Under Macron’s law, they would have to be strictly vetted, while Muslim organisations would have to promise to respect the secular nature of the country. Homeschooling would be curtailed, and state schools would be open for three-year-olds, ensuring that French civic values were inculcated at an early age. Macron’s goal is to fight those who embrace radical Islam, while protecting the middle-of-the-road worshipper.
Austria’s Chancellor Sebastian Kurz has joined Macron in declaring a common European front in a “war on Islamism” – a civilisational struggle between Western values and a politicised version of an extremist interpretation of the Islamic faith. Kurz intends to build an alliance against Islamist ideology at the next summit of EU leaders, as the Austrian security services investigate the Viennese attacker’s suspected ties to extremists in other countries, including Switzerland.
“I expect an end to the misconceived tolerance and for all the nations of Europe to finally realise how dangerous the ideology of political Islam is for our freedom and the European way of life,” Kurz told the German daily Die Welt.
A central pillar of the European Union is likely to be the first victim of the Macron-Kurz approach. The two men agreed to a hastily arranged summit last month to seek a suspension of the Schengen Agreement, which permits frictionless travel throughout Europe.
“We are happy to live without internal borders but we can only do so if we protect our external borders,” said Kurz. “If we don’t protect our external borders, [free movement within EU states] will be threatened on the inside.”

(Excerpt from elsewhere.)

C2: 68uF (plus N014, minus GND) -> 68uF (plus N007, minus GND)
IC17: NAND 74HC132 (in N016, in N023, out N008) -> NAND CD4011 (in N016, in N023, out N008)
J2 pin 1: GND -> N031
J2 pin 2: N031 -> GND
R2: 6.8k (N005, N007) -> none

The existing European Border and Coastguard Agency has 1,500 officers, which France says is woefully inadequate to prevent illegal migrants entering via countries such as Greece and Italy. France is pressing it to accelerate a plan to increase the number of officers to 10,000.
Meanwhile, Europe is not alone in facing threats from jihadist ambitions. Islamists have now focused on southern Africa as the site of their next caliphate and dozens of villagers are said to have been massacred in northern Mozambique last month in a three-day rampage by jihadists. Women and children are reported to have been beheaded and their bodies dismembered.

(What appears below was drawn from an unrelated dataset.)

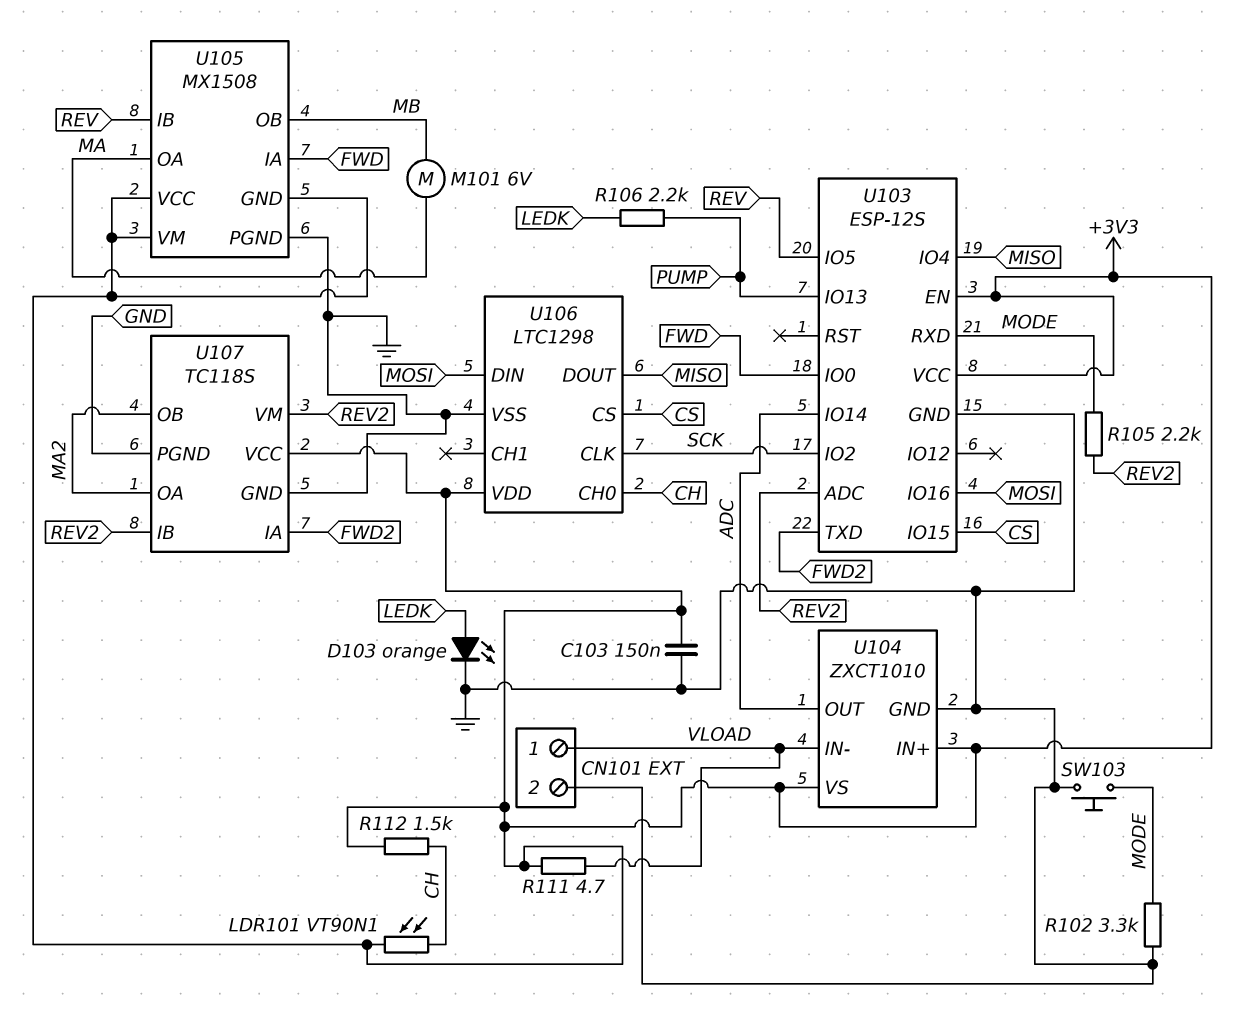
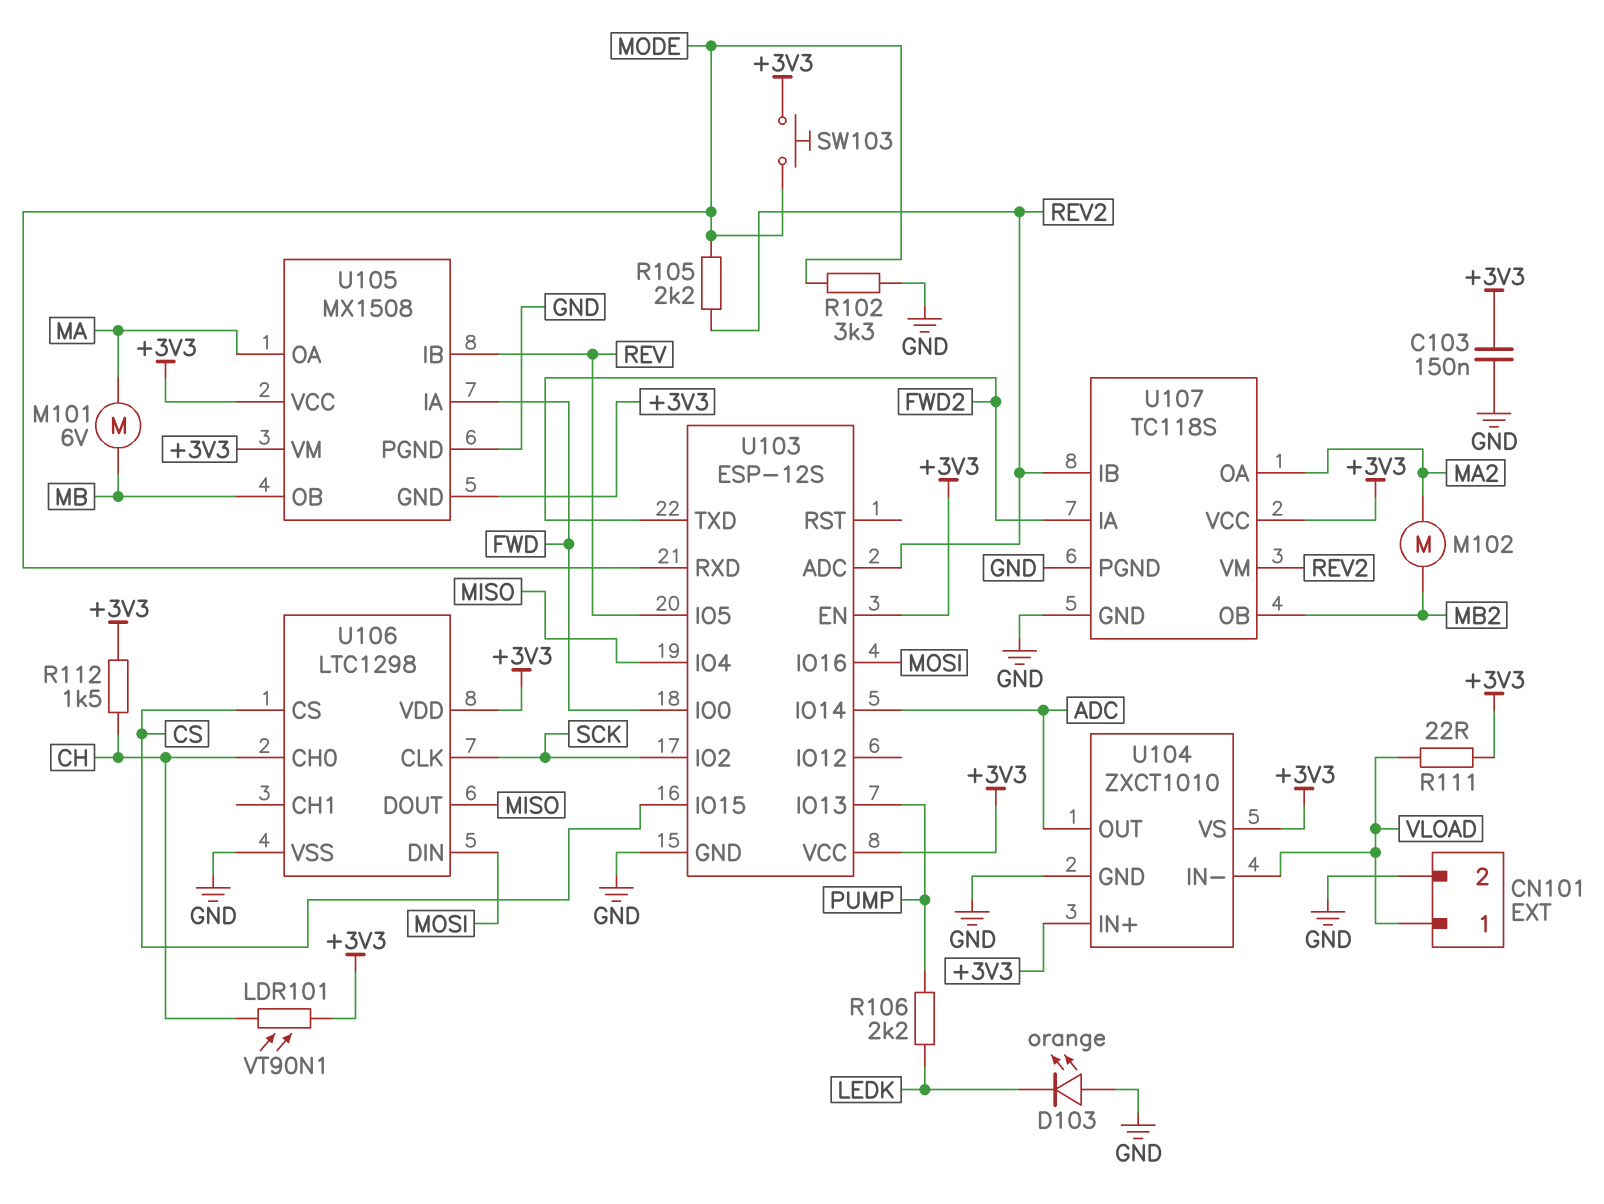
D103: LED orange (A LEDK, K GND) -> LED orange (A GND, K LEDK)
M102: none -> motor (MA2, MB2)
R111: 4.7 (+3V3, VLOAD) -> 22 (+3V3, VLOAD)
SW103: button (GND, MODE) -> button (+3V3, MODE)
U107 pin OB: MA2 -> MB2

The jihadists, who have pledged allegiance to Islamic State, have already launched attacks on neighbouring Tanzania and threatened violence in South Africa if it attempts to support Mozambique’s beleaguered army.
More than 2,000 people have reportedly been killed since fighting erupted in Mozambique in 2017 and 712,000 more have been left in need of aid. Analysts say an uprising by a few dozen young locals, angry at the neglect of their region by the government in Maputo, has been exploited by Islamic State.
Now, more than 4,000 Islamist fighters have joined forces to battle Mozambique’s military and the foreign mercenaries brought in from Russia and South Africa by the Mozambique regime.
This is perhaps surprising given that only some 18% of Mozambique’s population is Muslim.
Yet jihadist violence continues to pop up in new places and unexpected forms – looking for any easy targets.